▸ Page text:
◆ ◆ ◆

I care a lot about that relationship, a lot for someone who doesn’t know them at all, who has only ever seen a performance of their friendship, or sort of.  There’s a line that references Letters to Windsor House – “one for the fans” – another show  that also let the audience see the tensions in their friendship, living and working together. One night they have an argument and Louise tries to kill herself by jumping off their balcony. She lands, luckily, stupidly, in the net for catching pigeons just under their window, and Becca’s reaction to the thought of losing her is to have a nosebleed and start her period at the same time.

Even so, they’ve had another fight between the two shows, another nearly make-or-break moment, and so it feels, to the fans, like they’re having them all the time, like they can’t hold on.  A scene where they cling to each other, whited faces out to the audience, arms clutched behind each other’s backs and they say their lines at double-speed (a description of the journey to Dollywood from the airport, I think) and Louise keeps gesticulating, letting go, and Becca keeps telling her, “Hold me, hold me” and then she says, “is it because you can’t you remember your lines if you don’t use your hands?” and they improvise a solution where Louise wraps her right leg around Becca so she can do both. 

The night after I went to see DollyWould, I went to see Split Britches’ Retro(per)spective. Split Britches are lesbian feminist performance artists Lois Weaver and Peggy Shaw. The company was founded in New York in 1980 and Retro(per)spective is a look back through their archives, having worked together for forty years, a medley of early performances reproduced from the perspective of late middle/early old age.

One of the performances they recreate is from ‘Anniversary Waltz’ (1990), in which Peggy plays Maggie from Cat on a Hot Tin Roof, lip-syncing to Elizabeth Taylor, and Lois plays Brick, lip-syncing to Paul Newman. The sketch is short and set on and around a table with a pink satin curtain draped as backdrop. Peggy wears a dark blue dress, long gloves; Lois wears a too-big suit, blonde hair slicked back – one of them reclines on the table while the other one stalks around it. Lois stumps around heavily, propped up by a crutch, knocking back a drink in a big blue plastic tumbler; Peggy sweeps her hair off her bare shoulders, waves her slim arms around desperately.

◆ ◆ ◆

▸ Exercise goal:
Answer these questions from the text about the two shows:
(a) In the scene where they cling to each other, what does Becca keep telling Louise?
(b) In what city and year was Split Britches founded?
(c) In the "Anniversary Waltz" sketch, what does Lois drink from?

▸ Data listing:
◆ ◆ ◆

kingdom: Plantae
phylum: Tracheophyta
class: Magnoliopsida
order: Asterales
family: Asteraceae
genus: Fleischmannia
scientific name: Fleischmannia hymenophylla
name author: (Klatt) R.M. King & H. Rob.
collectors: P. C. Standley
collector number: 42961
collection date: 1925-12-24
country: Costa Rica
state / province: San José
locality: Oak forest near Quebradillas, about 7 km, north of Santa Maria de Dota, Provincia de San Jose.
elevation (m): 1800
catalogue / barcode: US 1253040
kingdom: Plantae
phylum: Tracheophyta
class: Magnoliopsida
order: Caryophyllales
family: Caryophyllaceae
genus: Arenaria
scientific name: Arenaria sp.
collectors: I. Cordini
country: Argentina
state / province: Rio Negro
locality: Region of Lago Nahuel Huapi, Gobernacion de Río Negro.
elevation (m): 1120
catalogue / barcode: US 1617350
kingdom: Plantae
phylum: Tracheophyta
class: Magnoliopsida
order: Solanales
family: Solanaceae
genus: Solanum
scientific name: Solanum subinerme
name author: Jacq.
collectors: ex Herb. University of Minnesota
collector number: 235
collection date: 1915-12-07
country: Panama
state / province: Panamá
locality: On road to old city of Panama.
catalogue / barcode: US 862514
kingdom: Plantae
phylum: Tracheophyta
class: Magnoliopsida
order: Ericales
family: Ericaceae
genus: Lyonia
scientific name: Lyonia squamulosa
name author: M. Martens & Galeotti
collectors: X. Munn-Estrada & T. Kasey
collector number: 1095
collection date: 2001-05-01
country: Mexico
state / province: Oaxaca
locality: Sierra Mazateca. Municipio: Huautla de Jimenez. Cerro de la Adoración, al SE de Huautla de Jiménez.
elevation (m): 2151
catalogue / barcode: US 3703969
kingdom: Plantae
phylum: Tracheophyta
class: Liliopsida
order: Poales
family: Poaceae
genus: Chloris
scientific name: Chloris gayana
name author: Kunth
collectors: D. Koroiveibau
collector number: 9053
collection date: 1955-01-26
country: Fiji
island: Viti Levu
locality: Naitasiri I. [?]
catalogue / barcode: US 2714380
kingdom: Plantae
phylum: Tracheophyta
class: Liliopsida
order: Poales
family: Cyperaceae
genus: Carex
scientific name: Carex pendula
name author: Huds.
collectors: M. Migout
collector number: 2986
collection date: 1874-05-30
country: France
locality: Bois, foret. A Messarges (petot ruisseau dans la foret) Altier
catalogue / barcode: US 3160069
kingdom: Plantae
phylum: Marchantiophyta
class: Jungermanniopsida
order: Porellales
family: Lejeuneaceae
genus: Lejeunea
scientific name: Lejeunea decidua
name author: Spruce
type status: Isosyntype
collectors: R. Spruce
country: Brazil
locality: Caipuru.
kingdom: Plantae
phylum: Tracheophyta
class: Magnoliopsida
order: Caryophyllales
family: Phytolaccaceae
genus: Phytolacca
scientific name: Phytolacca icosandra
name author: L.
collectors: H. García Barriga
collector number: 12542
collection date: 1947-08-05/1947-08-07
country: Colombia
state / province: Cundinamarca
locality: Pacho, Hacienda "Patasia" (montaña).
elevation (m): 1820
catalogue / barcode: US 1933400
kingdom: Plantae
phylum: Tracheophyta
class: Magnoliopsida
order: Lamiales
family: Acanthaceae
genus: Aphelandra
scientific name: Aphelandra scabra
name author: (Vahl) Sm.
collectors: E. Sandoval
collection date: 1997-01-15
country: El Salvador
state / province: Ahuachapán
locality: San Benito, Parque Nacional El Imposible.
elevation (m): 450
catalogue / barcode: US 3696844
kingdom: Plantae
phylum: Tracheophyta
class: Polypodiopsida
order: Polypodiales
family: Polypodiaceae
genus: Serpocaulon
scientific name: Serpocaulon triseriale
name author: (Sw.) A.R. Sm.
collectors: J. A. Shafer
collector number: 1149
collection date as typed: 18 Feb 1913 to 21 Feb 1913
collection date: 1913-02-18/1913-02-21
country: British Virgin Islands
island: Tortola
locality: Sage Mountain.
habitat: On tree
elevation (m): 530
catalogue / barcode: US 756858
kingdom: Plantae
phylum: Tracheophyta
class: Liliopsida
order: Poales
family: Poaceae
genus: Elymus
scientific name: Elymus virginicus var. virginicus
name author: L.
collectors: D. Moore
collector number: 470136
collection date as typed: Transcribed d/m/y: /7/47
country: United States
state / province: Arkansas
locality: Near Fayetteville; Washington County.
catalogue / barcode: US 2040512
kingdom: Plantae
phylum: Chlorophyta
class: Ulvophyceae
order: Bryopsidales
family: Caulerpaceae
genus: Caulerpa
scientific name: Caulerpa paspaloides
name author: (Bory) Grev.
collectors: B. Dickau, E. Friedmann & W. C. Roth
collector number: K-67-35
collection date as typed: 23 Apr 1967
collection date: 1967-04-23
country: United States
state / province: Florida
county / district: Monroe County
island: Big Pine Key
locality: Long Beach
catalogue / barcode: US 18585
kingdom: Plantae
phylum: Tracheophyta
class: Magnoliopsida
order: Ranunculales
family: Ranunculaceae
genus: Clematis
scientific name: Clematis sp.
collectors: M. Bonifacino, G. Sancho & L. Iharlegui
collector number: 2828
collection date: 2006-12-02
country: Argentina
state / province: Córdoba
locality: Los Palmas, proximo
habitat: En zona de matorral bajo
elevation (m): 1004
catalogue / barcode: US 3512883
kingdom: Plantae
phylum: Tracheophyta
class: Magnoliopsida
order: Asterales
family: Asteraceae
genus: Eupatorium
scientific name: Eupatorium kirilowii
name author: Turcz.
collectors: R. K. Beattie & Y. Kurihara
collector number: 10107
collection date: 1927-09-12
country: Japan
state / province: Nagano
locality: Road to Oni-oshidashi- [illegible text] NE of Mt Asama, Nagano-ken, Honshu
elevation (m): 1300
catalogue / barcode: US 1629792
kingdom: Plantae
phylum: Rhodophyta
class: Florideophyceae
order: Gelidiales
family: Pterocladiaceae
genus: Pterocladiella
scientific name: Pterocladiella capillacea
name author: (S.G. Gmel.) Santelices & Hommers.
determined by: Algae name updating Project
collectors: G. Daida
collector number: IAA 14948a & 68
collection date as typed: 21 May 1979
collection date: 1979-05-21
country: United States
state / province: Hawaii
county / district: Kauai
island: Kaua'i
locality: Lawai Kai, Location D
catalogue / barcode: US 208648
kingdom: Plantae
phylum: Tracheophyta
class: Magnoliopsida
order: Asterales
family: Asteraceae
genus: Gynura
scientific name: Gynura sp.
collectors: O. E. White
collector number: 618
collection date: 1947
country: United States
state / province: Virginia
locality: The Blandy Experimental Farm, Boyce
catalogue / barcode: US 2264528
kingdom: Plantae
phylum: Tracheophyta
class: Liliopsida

◆ ◆ ◆

▸ Solution to the problem:
(a) "Hold me, hold me"
(b) New York, 1980
(c) A big blue plastic tumbler